Job costing helps your team understand whether work is profitable. It combines job revenue, product and service costs, labor, and expenses so managers can see how each job contributes to the business.
Open Jobs.
What job costing uses
Profitability is calculated from:
- Line items: Products and services on the job, including unit costs and unit prices.
- Labor: Time entries from timesheets, based on each team member’s labor cost.
- Expenses: Expenses recorded against the job.
- Revenue: Job line item totals before tax and after job-specific pricing choices.
Job costs are internal. Clients see the prices and invoices you send them, not your costs or profit margin.
User permissions
Review permissions before giving users access to job costing.
Users who review job costing usually need access to:
- Jobs.
- Pricing.
- Timesheets.
- Expenses.
- Reports.
Manage access in Roles and Permissions.
Set hourly labor cost
Labor cost is the internal cost of a team member’s time. It should reflect more than hourly wage when your team uses full burdened cost.
Include:
- Wage.
- Payroll taxes.
- Benefits.
- Employer costs.
Manage team details in Manage Team.
Labor cost applies to future time entries after the value is updated. When a team member’s cost changes, update it so new timesheets calculate accurately.
Set up line item costs
For job costing, products and services should have unit costs as well as unit prices.
Use Products and Services to store:
- Item name.
- Description.
- Unit cost.
- Unit price.
- Markup.
- Taxable status.
Add material costs to product line items. Track labor through timesheets and field expenses through expenses so costs are not counted twice.
Costs on one-off jobs
For one-off jobs, job costing looks at the full job.
Review:
- Job revenue.
- Line item costs.
- Labor cost.
- Expense cost.
- Total cost.
- Profit.
- Profit margin.
This helps managers see whether the job was priced correctly and whether field execution stayed within the expected budget.
Costs on recurring jobs
Recurring jobs can be reviewed by recent activity, visit behavior, and invoicing setup.

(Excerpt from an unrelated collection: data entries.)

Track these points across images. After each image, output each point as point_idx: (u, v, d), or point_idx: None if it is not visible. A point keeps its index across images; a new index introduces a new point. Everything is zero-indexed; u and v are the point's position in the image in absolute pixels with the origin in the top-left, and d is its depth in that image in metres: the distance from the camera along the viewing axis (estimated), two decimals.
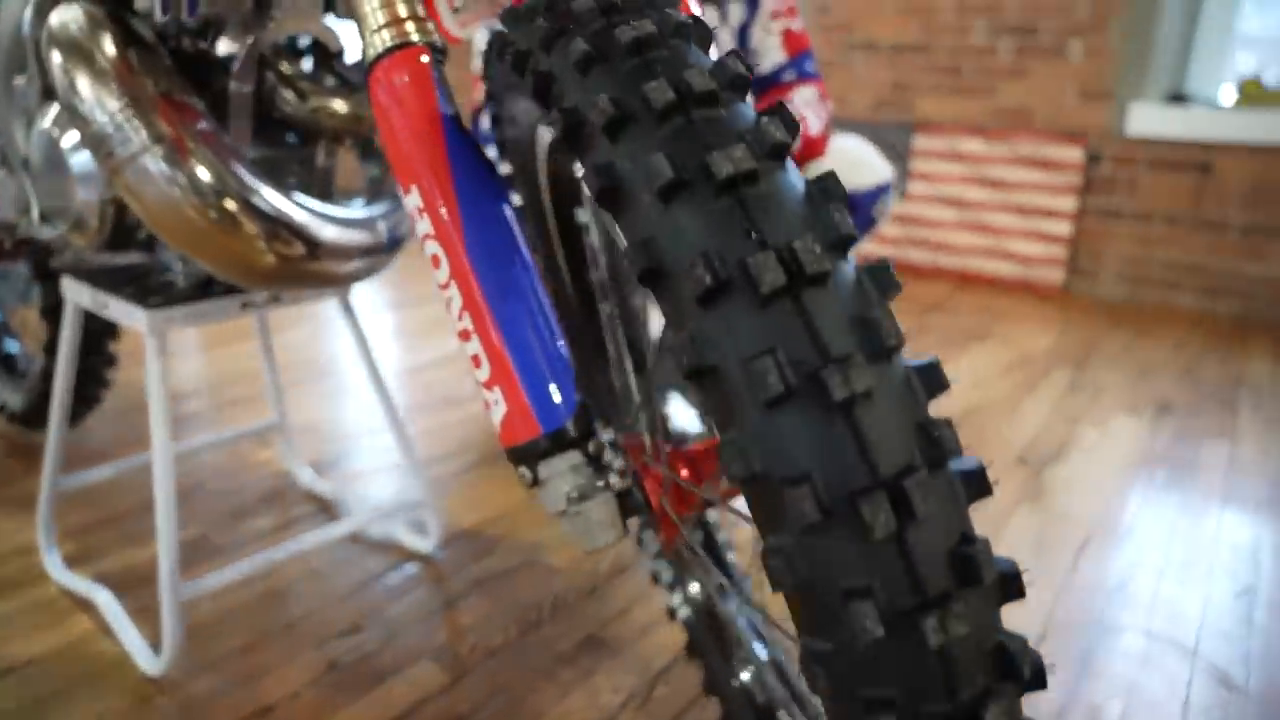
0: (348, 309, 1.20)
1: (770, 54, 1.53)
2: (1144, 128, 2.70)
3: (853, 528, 0.39)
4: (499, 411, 0.67)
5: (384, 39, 0.68)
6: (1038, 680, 0.42)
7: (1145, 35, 2.66)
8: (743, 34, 1.50)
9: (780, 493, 0.40)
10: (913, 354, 2.31)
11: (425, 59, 0.68)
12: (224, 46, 0.94)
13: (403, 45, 0.68)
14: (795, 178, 0.46)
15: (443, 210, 0.66)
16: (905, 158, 3.08)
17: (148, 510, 1.43)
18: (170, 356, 2.15)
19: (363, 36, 0.70)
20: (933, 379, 0.43)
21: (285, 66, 0.96)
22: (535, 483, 0.68)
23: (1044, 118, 2.86)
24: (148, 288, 1.05)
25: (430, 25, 0.70)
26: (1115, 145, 2.76)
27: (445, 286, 0.68)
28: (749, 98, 0.49)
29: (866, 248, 3.21)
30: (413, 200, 0.68)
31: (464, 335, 0.68)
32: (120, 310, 1.02)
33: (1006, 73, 2.91)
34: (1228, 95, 2.74)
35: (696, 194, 0.43)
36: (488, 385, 0.67)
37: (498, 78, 0.65)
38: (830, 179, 0.45)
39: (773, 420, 0.41)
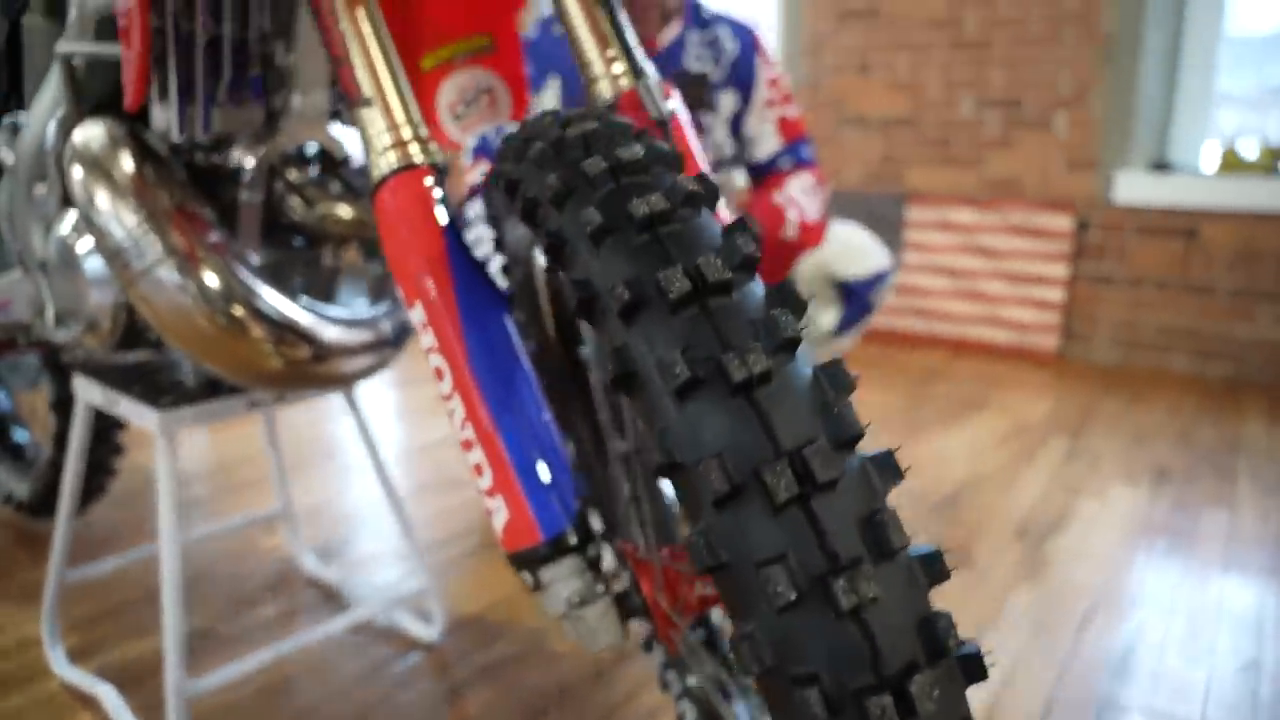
0: (352, 403, 1.23)
1: (766, 141, 1.58)
2: (1130, 195, 2.76)
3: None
4: (501, 518, 0.69)
5: (390, 161, 0.72)
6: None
7: (1126, 106, 2.74)
8: (736, 122, 1.55)
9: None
10: (912, 436, 2.33)
11: (429, 180, 0.72)
12: (235, 156, 0.98)
13: (407, 167, 0.71)
14: (804, 366, 0.47)
15: (446, 325, 0.69)
16: (898, 228, 3.14)
17: (153, 600, 1.44)
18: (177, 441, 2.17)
19: (369, 157, 0.73)
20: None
21: (293, 175, 1.00)
22: (537, 587, 0.70)
23: (1032, 187, 2.93)
24: (158, 386, 1.08)
25: (433, 145, 0.74)
26: (1103, 213, 2.82)
27: (448, 398, 0.70)
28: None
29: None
30: (417, 315, 0.70)
31: (466, 445, 0.70)
32: (131, 410, 1.04)
33: (994, 144, 2.98)
34: (1210, 159, 2.80)
35: (712, 391, 0.45)
36: (490, 493, 0.69)
37: (496, 204, 0.68)
38: (839, 364, 0.47)
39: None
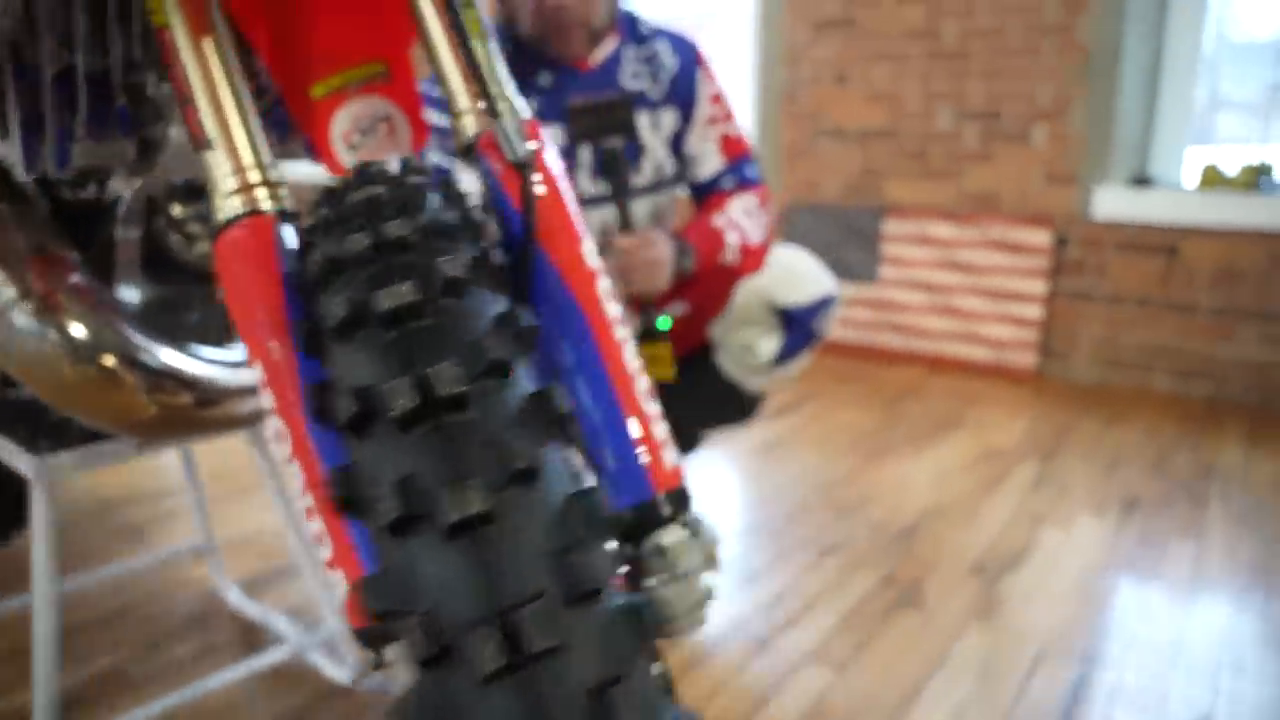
0: (259, 441, 1.18)
1: (708, 160, 1.52)
2: (1109, 211, 2.70)
3: None
4: (343, 592, 0.64)
5: (234, 205, 0.66)
6: None
7: (1106, 120, 2.68)
8: (676, 141, 1.49)
9: None
10: (879, 459, 2.27)
11: (273, 228, 0.66)
12: (112, 190, 0.93)
13: (252, 213, 0.66)
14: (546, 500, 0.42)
15: (284, 386, 0.64)
16: (876, 242, 3.08)
17: (65, 637, 1.39)
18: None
19: (213, 201, 0.68)
20: None
21: (176, 209, 0.95)
22: (378, 666, 0.65)
23: (1011, 202, 2.87)
24: (41, 426, 1.02)
25: (283, 191, 0.68)
26: (1082, 229, 2.76)
27: (290, 462, 0.65)
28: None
29: (818, 354, 3.20)
30: (257, 373, 0.65)
31: (310, 514, 0.65)
32: (8, 453, 0.99)
33: (973, 158, 2.93)
34: (1192, 175, 2.73)
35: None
36: (330, 565, 0.64)
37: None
38: (595, 494, 0.41)
39: None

Cost review is especially useful for:
- Fixed-price recurring jobs.
- Per-visit recurring jobs.
- Jobs with custom visit line items.
- Jobs with repeated labor or material usage.
Use consistent time tracking and expense entry so recurring job profitability stays meaningful.
Line items
Line items are the products and services being charged.
For each line item, review:
- Quantity.
- Unit cost.
- Unit price.
- Total.
- Taxable status.
The unit cost is what your business spends. The unit price is what the client is charged.
Labor
Labor cost comes from time tracked against the job.
Track time through Timesheets or from job-related time entries.
A time entry should include:
- Team member.
- Date.
- Start and end time or duration.
- Notes.
- Job connection.
Stopped and saved time entries are used in job cost calculations.
Expenses
Expenses connected to a job are part of job costing.
Open Expenses to record or review:
- Expense name.
- Accounting code.
- Description.
- Date.
- Total.
- Reimbursement details.
- Receipt.
Use expense categories in Expense Tracking to keep reporting clean.
Profit alerts
Profit alerts help managers catch margin issues before they become a pattern.
Use alerts to flag jobs that fall below the margin threshold your business expects. Review flagged jobs on the job detail page, activity feed, and job reports.
When a job is below target, check:
- Line item pricing.
- Labor time.
- Material costs.
- Discounts.
- Expenses.
- Scope changes.
Reporting
Open Jobs Performance Report to review profitability and performance.
Useful report columns include:
- Job revenue.
- Expense total.
- Time tracked.
- Labor cost.
- Line item cost.
- Total cost.
- Profit.
- Profit percentage.
Use the report to improve pricing, staffing, route planning, and service packages.
Avoid double counting
If a material cost is added as both a line item cost and a separate expense, profit can look lower than expected.
Use a consistent rule:
- Put standard material cost on product line items.
- Put purchases, reimbursements, and job-specific spending in expenses.
- Put labor cost in timesheets.
Clear cost entry makes job profitability easier to trust.